**Directions for this task**
Rewrite the text of every record below with "Jobb-ID" changed to "Job ID" and everything else left as it is, and leave out the pictures.
Material to process Block Start
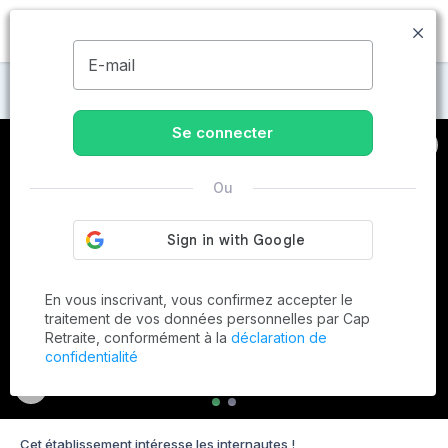
MENU
E-mail
Maisons de retraite à Montluçon
Se connecter
Ou
En vous inscrivant, vous confirmez accepter le
traitement de vos données personnelles par Cap
Retraite, conformément à la
déclaration de
confidentialité
Cet établissement intéresse les internautes !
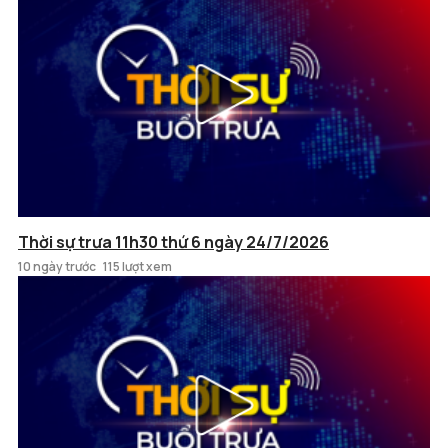
Thời sự trưa 11h30 thứ 6 ngày 24/7/2026
10 ngày trước
115 lượt xem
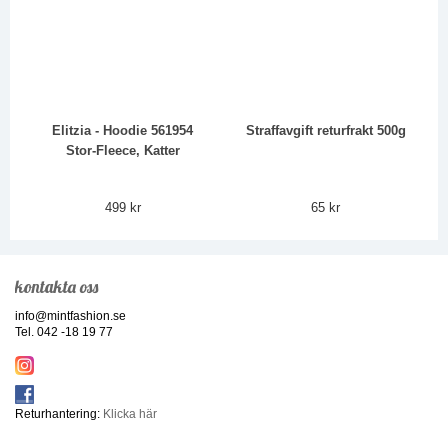
Elitzia - Hoodie 561954
Straffavgift returfrakt 500g
Stor-Fleece, Katter
499 kr
65 kr
kontakta oss
info@mintfashion.se
Tel. 042 -18 19 77
Returhantering:
Klicka här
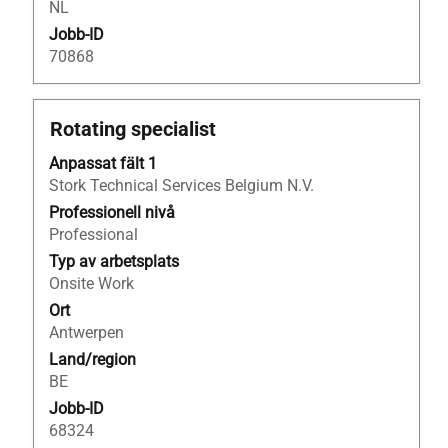
NL
Jobb-ID
70868
Titel
Klicka
Rotating specialist
på
Anpassat fält 1
blankstegstangenten
Stork Technical Services Belgium N.V.
för
att
Professionell nivå
visa
Professional
allt
Typ av arbetsplats
innehåll
Onsite Work
i
Ort
jobbeskrivningen.
Antwerpen
Land/region
BE
Jobb-ID
68324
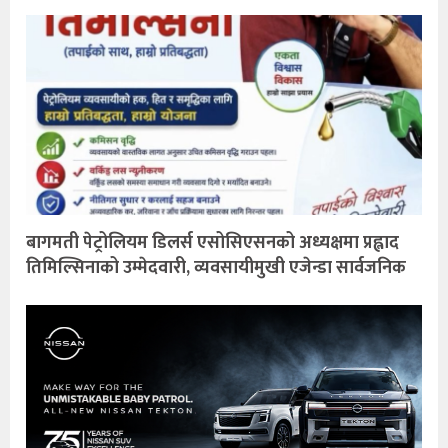
बागमती पेट्रोलियम डिलर्स एसोसिएसनको अध्यक्षमा प्रह्लाद
तिमिल्सिनाको उम्मेदवारी, व्यवसायीमुखी एजेन्डा सार्वजनिक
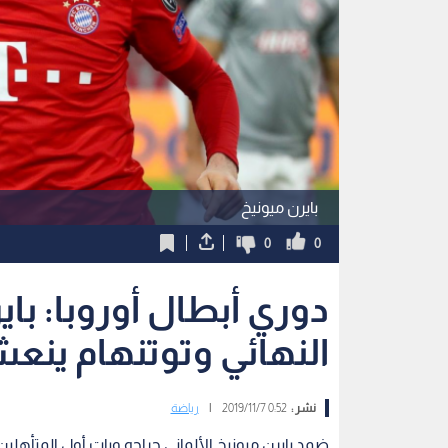
بايرن ميونيخ
0
0
دوري أبطال أوروبا: باي
النهائي وتوتنهام ينعش
نشر :
0:52 2019/11/7
|
رياضة
ضمد بايرن ميونيخ الألماني جراحه وبات أول المتأهلين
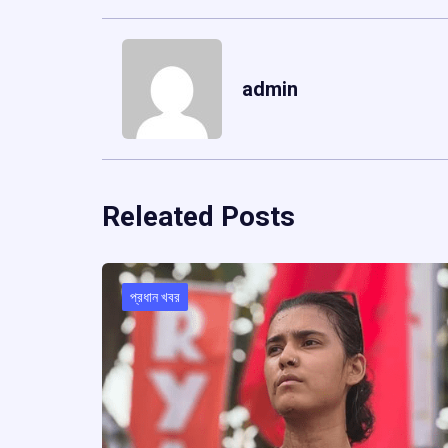
admin
Releated Posts
প্রধান খবর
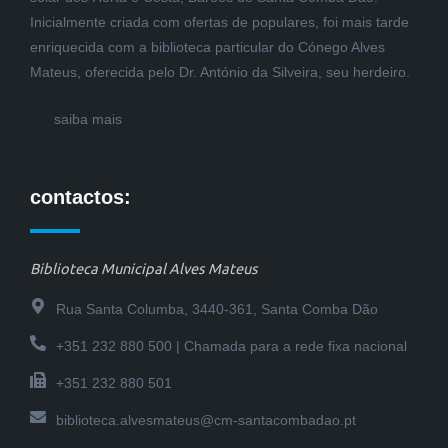
Inicialmente criada com ofertas de populares, foi mais tarde
enriquecida com a biblioteca particular do Cónego Alves
Mateus, oferecida pelo Dr. António da Silveira, seu herdeiro.
saiba mais
contactos:
Biblioteca Municipal Alves Mateus
Rua Santa Columba, 3440-361, Santa Comba Dão
+351 232 880 500 | Chamada para a rede fixa nacional
+351 232 880 501
biblioteca.alvesmateus@cm-santacombadao.pt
Material to process Block End
**Solved problem**
MENU
E-mail
Maisons de retraite à Montluçon
Se connecter
Ou
En vous inscrivant, vous confirmez accepter le
traitement de vos données personnelles par Cap
Retraite, conformément à la
déclaration de
confidentialité
Cet établissement intéresse les internautes !
Thời sự trưa 11h30 thứ 6 ngày 24/7/2026
10 ngày trước
115 lượt xem
Elitzia - Hoodie 561954
Straffavgift returfrakt 500g
Stor-Fleece, Katter
499 kr
65 kr
kontakta oss
info@mintfashion.se
Tel. 042 -18 19 77
Returhantering:
Klicka här
NL
Job ID
70868
Titel
Klicka
Rotating specialist
på
Anpassat fält 1
blankstegstangenten
Stork Technical Services Belgium N.V.
för
att
Professionell nivå
visa
Professional
allt
Typ av arbetsplats
innehåll
Onsite Work
i
Ort
jobbeskrivningen.
Antwerpen
Land/region
BE
Job ID
68324
बागमती पेट्रोलियम डिलर्स एसोसिएसनको अध्यक्षमा प्रह्लाद
तिमिल्सिनाको उम्मेदवारी, व्यवसायीमुखी एजेन्डा सार्वजनिक
بايرن ميونيخ
0
0
دوري أبطال أوروبا: باي
النهائي وتوتنهام ينعش
نشر :
0:52 2019/11/7
|
رياضة
ضمد بايرن ميونيخ الألماني جراحه وبات أول المتأهلين
admin
Releated Posts
প্রধান খবর
Inicialmente criada com ofertas de populares, foi mais tarde
enriquecida com a biblioteca particular do Cónego Alves
Mateus, oferecida pelo Dr. António da Silveira, seu herdeiro.
saiba mais
contactos:
Biblioteca Municipal Alves Mateus
Rua Santa Columba, 3440-361, Santa Comba Dão
+351 232 880 500 | Chamada para a rede fixa nacional
+351 232 880 501
biblioteca.alvesmateus@cm-santacombadao.pt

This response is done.